GIVEN DATA:
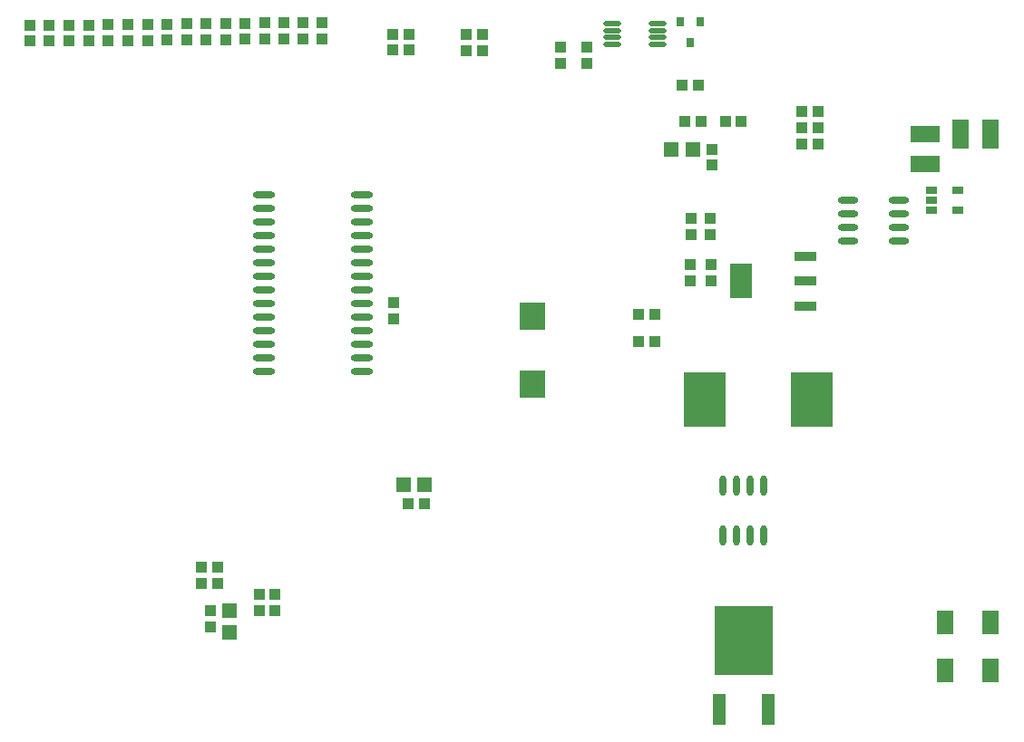
<source format=gtp>
G04*
G04 #@! TF.GenerationSoftware,Altium Limited,Altium Designer,18.1.2 (67)*
G04*
G04 Layer_Color=8421504*
%FSLAX44Y44*%
%MOMM*%
G71*
G01*
G75*
%ADD14R,1.0000X1.0000*%
%ADD15R,1.0000X1.0000*%
%ADD16R,1.4000X1.4000*%
%ADD17R,1.4000X1.4000*%
%ADD18R,4.0000X5.2000*%
%ADD19R,1.2500X2.8500*%
%ADD20R,5.5000X6.5000*%
%ADD21R,1.6200X2.1800*%
%ADD22R,1.6000X2.7000*%
%ADD23O,1.9000X0.6000*%
%ADD24R,2.7000X1.6000*%
%ADD25R,1.0000X0.7000*%
%ADD26R,0.7000X0.8500*%
%ADD27R,2.4000X2.6000*%
%ADD28O,0.6000X1.9000*%
%ADD29O,2.1000X0.6000*%
%ADD30O,1.6500X0.5000*%
%ADD31R,2.0000X3.3000*%
%ADD32R,2.0000X0.9000*%
D14*
X228600Y207518D02*
D03*
Y222518D02*
D03*
X183388Y192398D02*
D03*
Y207398D02*
D03*
X631444Y515874D02*
D03*
Y530874D02*
D03*
X650494Y515874D02*
D03*
Y530874D02*
D03*
X354584Y479806D02*
D03*
Y494806D02*
D03*
X534416Y734060D02*
D03*
Y719060D02*
D03*
X509778Y734060D02*
D03*
Y719060D02*
D03*
X750570Y673876D02*
D03*
Y658876D02*
D03*
X735584Y673876D02*
D03*
Y658876D02*
D03*
X160782Y755664D02*
D03*
Y740664D02*
D03*
X142748Y755410D02*
D03*
Y740410D02*
D03*
X197612Y755918D02*
D03*
Y740918D02*
D03*
X106172Y754902D02*
D03*
Y739902D02*
D03*
X233934Y756426D02*
D03*
Y741426D02*
D03*
X69342Y754648D02*
D03*
Y739648D02*
D03*
X269748Y756680D02*
D03*
Y741680D02*
D03*
X32766Y754648D02*
D03*
Y739648D02*
D03*
X287528Y756680D02*
D03*
Y741680D02*
D03*
X14478Y754648D02*
D03*
Y739648D02*
D03*
X251968Y756680D02*
D03*
Y741680D02*
D03*
X50800Y754648D02*
D03*
Y739648D02*
D03*
X215646Y756172D02*
D03*
Y741172D02*
D03*
X87884Y754902D02*
D03*
Y739902D02*
D03*
X179070Y755664D02*
D03*
Y740664D02*
D03*
X124460Y755156D02*
D03*
Y740156D02*
D03*
X651002Y638556D02*
D03*
Y623556D02*
D03*
X649732Y558920D02*
D03*
Y573920D02*
D03*
X631698Y558920D02*
D03*
Y573920D02*
D03*
X243586Y207518D02*
D03*
Y222518D02*
D03*
D15*
X174752Y247650D02*
D03*
X189752D02*
D03*
X174752Y232664D02*
D03*
X189752D02*
D03*
X367538Y307594D02*
D03*
X382538D02*
D03*
X678688Y664718D02*
D03*
X663688D02*
D03*
X597662Y458470D02*
D03*
X582662D02*
D03*
X597662Y483870D02*
D03*
X582662D02*
D03*
X735584Y643636D02*
D03*
X750584D02*
D03*
X436880Y745744D02*
D03*
X421880D02*
D03*
X436880Y730758D02*
D03*
X421880D02*
D03*
X368300Y745744D02*
D03*
X353300D02*
D03*
X368300Y731012D02*
D03*
X353300D02*
D03*
X623302Y698754D02*
D03*
X638302D02*
D03*
X625976Y664718D02*
D03*
X640976D02*
D03*
D16*
X200914Y187358D02*
D03*
Y207358D02*
D03*
D17*
X613316Y638302D02*
D03*
X633316D02*
D03*
X363380Y325374D02*
D03*
X383380D02*
D03*
D18*
X744098Y404876D02*
D03*
X644398D02*
D03*
D19*
X703968Y115316D02*
D03*
X658368D02*
D03*
D20*
X681168Y179316D02*
D03*
D21*
X868662Y196342D02*
D03*
X910862D02*
D03*
Y151638D02*
D03*
X868662D02*
D03*
D22*
X883636Y652526D02*
D03*
X911636D02*
D03*
D23*
X825632Y552704D02*
D03*
Y565404D02*
D03*
Y578104D02*
D03*
Y590804D02*
D03*
X778632Y552704D02*
D03*
Y565404D02*
D03*
Y578104D02*
D03*
Y590804D02*
D03*
D24*
X850392Y652810D02*
D03*
Y624810D02*
D03*
D25*
X880488Y600456D02*
D03*
Y581456D02*
D03*
X856488D02*
D03*
Y590956D02*
D03*
Y600456D02*
D03*
D26*
X631190Y738223D02*
D03*
X621690Y757765D02*
D03*
X640690Y757723D02*
D03*
D27*
X483616Y482850D02*
D03*
Y418850D02*
D03*
D28*
X699262Y324236D02*
D03*
X686562D02*
D03*
X673862D02*
D03*
X661162D02*
D03*
X699262Y277236D02*
D03*
X686562D02*
D03*
X673862D02*
D03*
X661162D02*
D03*
D29*
X324388Y431038D02*
D03*
Y443738D02*
D03*
Y456438D02*
D03*
Y469138D02*
D03*
Y481838D02*
D03*
Y494538D02*
D03*
Y507238D02*
D03*
Y519938D02*
D03*
Y532638D02*
D03*
Y545338D02*
D03*
Y558038D02*
D03*
Y570738D02*
D03*
Y583438D02*
D03*
Y596138D02*
D03*
X232888Y431038D02*
D03*
Y443738D02*
D03*
Y456438D02*
D03*
Y469138D02*
D03*
Y481838D02*
D03*
Y494538D02*
D03*
Y507238D02*
D03*
Y519938D02*
D03*
Y532638D02*
D03*
Y545338D02*
D03*
Y558038D02*
D03*
Y570738D02*
D03*
Y583438D02*
D03*
Y596138D02*
D03*
D30*
X557870Y756002D02*
D03*
Y749502D02*
D03*
Y743002D02*
D03*
Y736502D02*
D03*
X600370Y756002D02*
D03*
Y749502D02*
D03*
Y743002D02*
D03*
Y736502D02*
D03*
D31*
X678660Y515112D02*
D03*
D32*
X738660Y538112D02*
D03*
Y515112D02*
D03*
Y492112D02*
D03*
M02*

</source>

ASSIGNMENT:
Everything in the records must be transcribed exactly, except the pictures, which are left out.

REPLY:
<source format=gtp>
G04*
G04 #@! TF.GenerationSoftware,Altium Limited,Altium Designer,18.1.2 (67)*
G04*
G04 Layer_Color=8421504*
%FSLAX44Y44*%
%MOMM*%
G71*
G01*
G75*
%ADD14R,1.0000X1.0000*%
%ADD15R,1.0000X1.0000*%
%ADD16R,1.4000X1.4000*%
%ADD17R,1.4000X1.4000*%
%ADD18R,4.0000X5.2000*%
%ADD19R,1.2500X2.8500*%
%ADD20R,5.5000X6.5000*%
%ADD21R,1.6200X2.1800*%
%ADD22R,1.6000X2.7000*%
%ADD23O,1.9000X0.6000*%
%ADD24R,2.7000X1.6000*%
%ADD25R,1.0000X0.7000*%
%ADD26R,0.7000X0.8500*%
%ADD27R,2.4000X2.6000*%
%ADD28O,0.6000X1.9000*%
%ADD29O,2.1000X0.6000*%
%ADD30O,1.6500X0.5000*%
%ADD31R,2.0000X3.3000*%
%ADD32R,2.0000X0.9000*%
D14*
X228600Y207518D02*
D03*
Y222518D02*
D03*
X183388Y192398D02*
D03*
Y207398D02*
D03*
X631444Y515874D02*
D03*
Y530874D02*
D03*
X650494Y515874D02*
D03*
Y530874D02*
D03*
X354584Y479806D02*
D03*
Y494806D02*
D03*
X534416Y734060D02*
D03*
Y719060D02*
D03*
X509778Y734060D02*
D03*
Y719060D02*
D03*
X750570Y673876D02*
D03*
Y658876D02*
D03*
X735584Y673876D02*
D03*
Y658876D02*
D03*
X160782Y755664D02*
D03*
Y740664D02*
D03*
X142748Y755410D02*
D03*
Y740410D02*
D03*
X197612Y755918D02*
D03*
Y740918D02*
D03*
X106172Y754902D02*
D03*
Y739902D02*
D03*
X233934Y756426D02*
D03*
Y741426D02*
D03*
X69342Y754648D02*
D03*
Y739648D02*
D03*
X269748Y756680D02*
D03*
Y741680D02*
D03*
X32766Y754648D02*
D03*
Y739648D02*
D03*
X287528Y756680D02*
D03*
Y741680D02*
D03*
X14478Y754648D02*
D03*
Y739648D02*
D03*
X251968Y756680D02*
D03*
Y741680D02*
D03*
X50800Y754648D02*
D03*
Y739648D02*
D03*
X215646Y756172D02*
D03*
Y741172D02*
D03*
X87884Y754902D02*
D03*
Y739902D02*
D03*
X179070Y755664D02*
D03*
Y740664D02*
D03*
X124460Y755156D02*
D03*
Y740156D02*
D03*
X651002Y638556D02*
D03*
Y623556D02*
D03*
X649732Y558920D02*
D03*
Y573920D02*
D03*
X631698Y558920D02*
D03*
Y573920D02*
D03*
X243586Y207518D02*
D03*
Y222518D02*
D03*
D15*
X174752Y247650D02*
D03*
X189752D02*
D03*
X174752Y232664D02*
D03*
X189752D02*
D03*
X367538Y307594D02*
D03*
X382538D02*
D03*
X678688Y664718D02*
D03*
X663688D02*
D03*
X597662Y458470D02*
D03*
X582662D02*
D03*
X597662Y483870D02*
D03*
X582662D02*
D03*
X735584Y643636D02*
D03*
X750584D02*
D03*
X436880Y745744D02*
D03*
X421880D02*
D03*
X436880Y730758D02*
D03*
X421880D02*
D03*
X368300Y745744D02*
D03*
X353300D02*
D03*
X368300Y731012D02*
D03*
X353300D02*
D03*
X623302Y698754D02*
D03*
X638302D02*
D03*
X625976Y664718D02*
D03*
X640976D02*
D03*
D16*
X200914Y187358D02*
D03*
Y207358D02*
D03*
D17*
X613316Y638302D02*
D03*
X633316D02*
D03*
X363380Y325374D02*
D03*
X383380D02*
D03*
D18*
X744098Y404876D02*
D03*
X644398D02*
D03*
D19*
X703968Y115316D02*
D03*
X658368D02*
D03*
D20*
X681168Y179316D02*
D03*
D21*
X868662Y196342D02*
D03*
X910862D02*
D03*
Y151638D02*
D03*
X868662D02*
D03*
D22*
X883636Y652526D02*
D03*
X911636D02*
D03*
D23*
X825632Y552704D02*
D03*
Y565404D02*
D03*
Y578104D02*
D03*
Y590804D02*
D03*
X778632Y552704D02*
D03*
Y565404D02*
D03*
Y578104D02*
D03*
Y590804D02*
D03*
D24*
X850392Y652810D02*
D03*
Y624810D02*
D03*
D25*
X880488Y600456D02*
D03*
Y581456D02*
D03*
X856488D02*
D03*
Y590956D02*
D03*
Y600456D02*
D03*
D26*
X631190Y738223D02*
D03*
X621690Y757765D02*
D03*
X640690Y757723D02*
D03*
D27*
X483616Y482850D02*
D03*
Y418850D02*
D03*
D28*
X699262Y324236D02*
D03*
X686562D02*
D03*
X673862D02*
D03*
X661162D02*
D03*
X699262Y277236D02*
D03*
X686562D02*
D03*
X673862D02*
D03*
X661162D02*
D03*
D29*
X324388Y431038D02*
D03*
Y443738D02*
D03*
Y456438D02*
D03*
Y469138D02*
D03*
Y481838D02*
D03*
Y494538D02*
D03*
Y507238D02*
D03*
Y519938D02*
D03*
Y532638D02*
D03*
Y545338D02*
D03*
Y558038D02*
D03*
Y570738D02*
D03*
Y583438D02*
D03*
Y596138D02*
D03*
X232888Y431038D02*
D03*
Y443738D02*
D03*
Y456438D02*
D03*
Y469138D02*
D03*
Y481838D02*
D03*
Y494538D02*
D03*
Y507238D02*
D03*
Y519938D02*
D03*
Y532638D02*
D03*
Y545338D02*
D03*
Y558038D02*
D03*
Y570738D02*
D03*
Y583438D02*
D03*
Y596138D02*
D03*
D30*
X557870Y756002D02*
D03*
Y749502D02*
D03*
Y743002D02*
D03*
Y736502D02*
D03*
X600370Y756002D02*
D03*
Y749502D02*
D03*
Y743002D02*
D03*
Y736502D02*
D03*
D31*
X678660Y515112D02*
D03*
D32*
X738660Y538112D02*
D03*
Y515112D02*
D03*
Y492112D02*
D03*
M02*

</source>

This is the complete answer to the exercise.